* Problem requirements:
Print the records below exactly, with no pictures.

##### Information provided

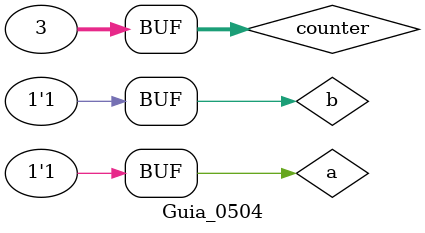
<source format=v>

module QUESTAO(output s2, input a, input b); // (a'.b)' => a' NAND b
	wire na;
	nand nt(na, a, a);
	nand expr(s2, na, b);
endmodule

module Guia_0504;

	integer counter;
	reg a, b;
	wire s;
	QUESTAO nd(.s2(s), .a(a), .b(b));

	initial begin:main;
		a=0; b=0; counter = 0;
		$display("Guia_05 - Questao 4");
		$display("Tabela verdade da expressao (a'.b)'");
		$display("m | a b | s");
		$monitor("%0d | %b %b | %b", counter, a,b,s);
#1 b=1; counter++;
#1 b=0; a=1; counter++;
#1 b=1; counter++;
	end
endmodule

</source>
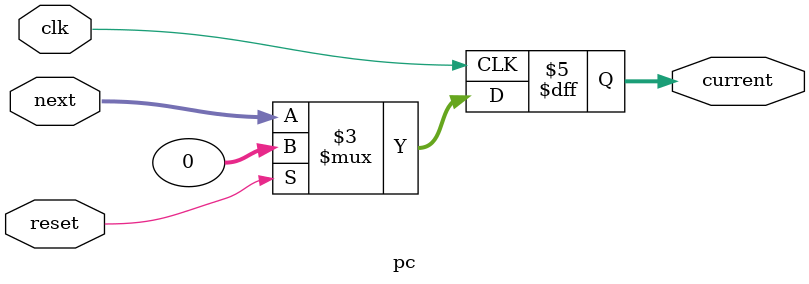
<source format=sv>
`timescale 1ns / 1ps


module pc(
    input logic clk, reset,
    input logic [31:0]next,
    output logic [31:0]current
    );
    
    always_ff@(posedge clk)
        if (reset) current <= 0;
        else current <= next;

endmodule

</source>
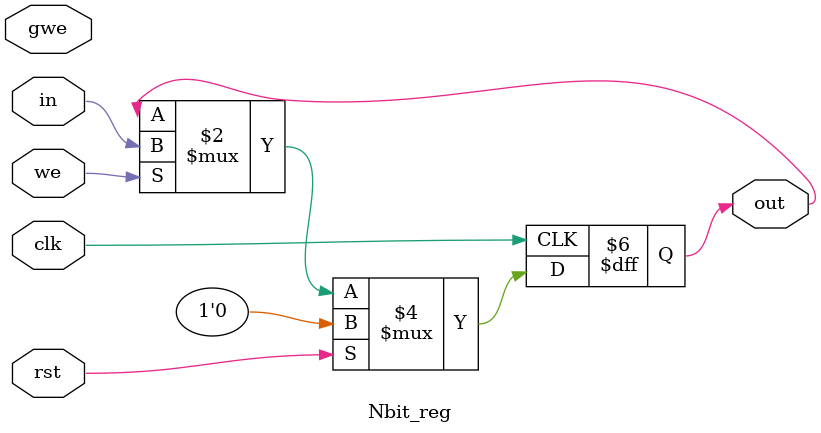
<source format=v>
module Nbit_reg( 
in,
out,
clk,
we,
gwe,
rst
);

parameter n=1;

  input  [n-1:0] in;
  output reg [n-1:0] out;
  input          clk;
  input          we;
  input          gwe;
  input          rst;

always @(posedge clk) begin
   if(rst) begin
              out <= #1 0;
   end else begin
              out <= #1 we ? in : out;     
	    end
end
   //Nbit_reg #(n) stage_1 (.in(in_value), .out(value_1_2), .clk(clk), .we(1'd1), .gwe(gwe), .rst(rst));


endmodule 

</source>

##########

* Answer below:
<source format=v>

module QUESTAO(output s2, input a, input b); // (a'.b)' => a' NAND b
	wire na;
	nand nt(na, a, a);
	nand expr(s2, na, b);
endmodule

module Guia_0504;

	integer counter;
	reg a, b;
	wire s;
	QUESTAO nd(.s2(s), .a(a), .b(b));

	initial begin:main;
		a=0; b=0; counter = 0;
		$display("Guia_05 - Questao 4");
		$display("Tabela verdade da expressao (a'.b)'");
		$display("m | a b | s");
		$monitor("%0d | %b %b | %b", counter, a,b,s);
#1 b=1; counter++;
#1 b=0; a=1; counter++;
#1 b=1; counter++;
	end
endmodule

</source>
<source format=sv>
`timescale 1ns / 1ps


module pc(
    input logic clk, reset,
    input logic [31:0]next,
    output logic [31:0]current
    );
    
    always_ff@(posedge clk)
        if (reset) current <= 0;
        else current <= next;

endmodule

</source>
<source format=v>
module Nbit_reg( 
in,
out,
clk,
we,
gwe,
rst
);

parameter n=1;

  input  [n-1:0] in;
  output reg [n-1:0] out;
  input          clk;
  input          we;
  input          gwe;
  input          rst;

always @(posedge clk) begin
   if(rst) begin
              out <= #1 0;
   end else begin
              out <= #1 we ? in : out;     
	    end
end
   //Nbit_reg #(n) stage_1 (.in(in_value), .out(value_1_2), .clk(clk), .we(1'd1), .gwe(gwe), .rst(rst));


endmodule 

</source>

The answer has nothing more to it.